In case of any mass epidemic (eg. cholera, typhoid etc.) peasants would perform a kind of mass rite in their villages: they would gather in the square, bring two big dry logs and would begin rubbing them against each other (one log would lie on the ground, the other on top, equipped with handles like a two-handed saw). The fire would only appear after 8-9 hours of rubbing (teams of peasants would take turns). Candles, sticks, splinters lit from this fire were then carried into individual homes. It was supposedly used to heal fever: the whole family would jump over a bonfire lit from ‘live fire’. Some infections (like erysipelas) or inflammatory diseases were also ‘cured’ with ‘live fire’.
The most ‘healing’ form of water was morning dew or the first drops of a morning rain that were collected from leaves of garden plants. Washing in this water, znakhars believed, could prevent pregnancy.
Washing one’s face with water from the first storm in the spring would heal one of ‘all diseases’. Forest dew, peasants believed, was also able to heal blindness – but it was best to pick forest dew before sunrise, and even better – before sunrise after the Kupala Night (summer solstice).

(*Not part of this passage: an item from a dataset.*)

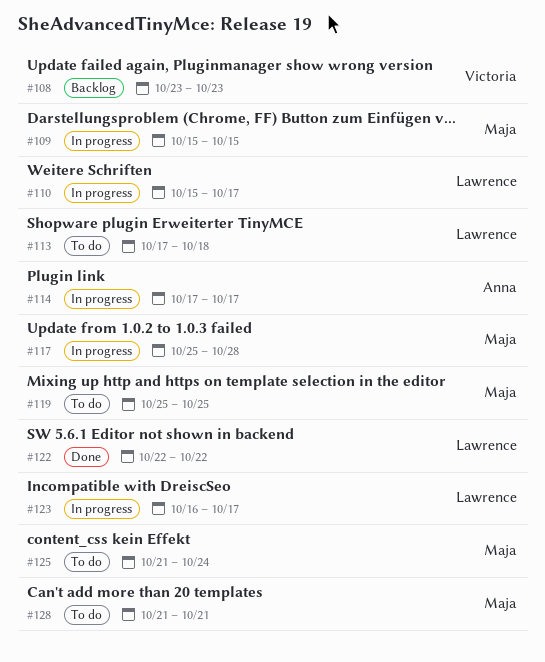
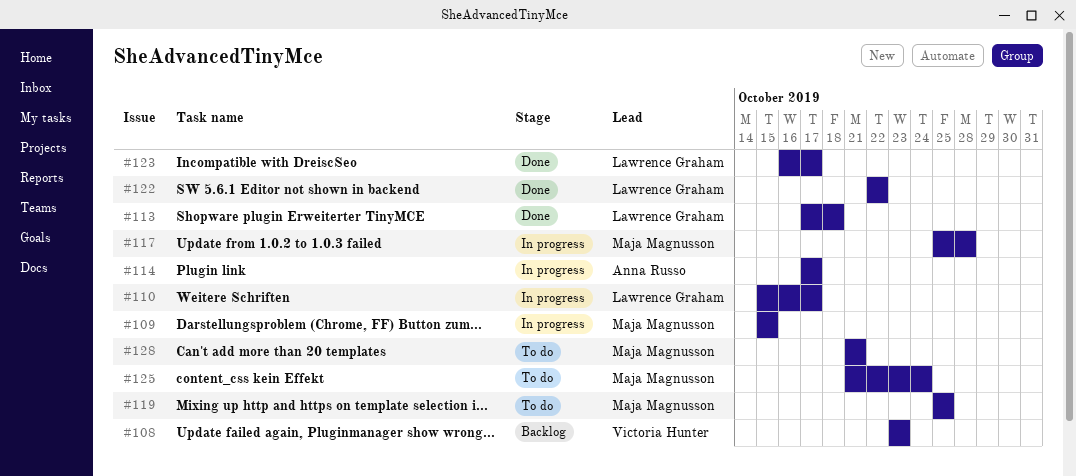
#113, status: To do -> Done
#123, status: In progress -> Done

And for sure, water from ‘holy’ springs and wells was believed to have supernatural qualities, but with one important condition: not to talk to anybody on the way to the well, not to answer any questions, because that’s the evil spirit trying to talk to you to distract you.
* * *
However weird these ‘prescriptions’ may sound, very often they actually ‘worked’, because of the enormous power of autosuggestion (self-hypnosis). Many contemporary clinical studies confirm that often patients who were given placebo medications instead of real ones healed nonetheless. So maybe self-hypnosis is the reason why all these fantastic healing potions ‘worked’.
Oh, and Russian peasants tended to have a very good immune system, from living in nature and eating only organic food – unlike us, they simply had no choice.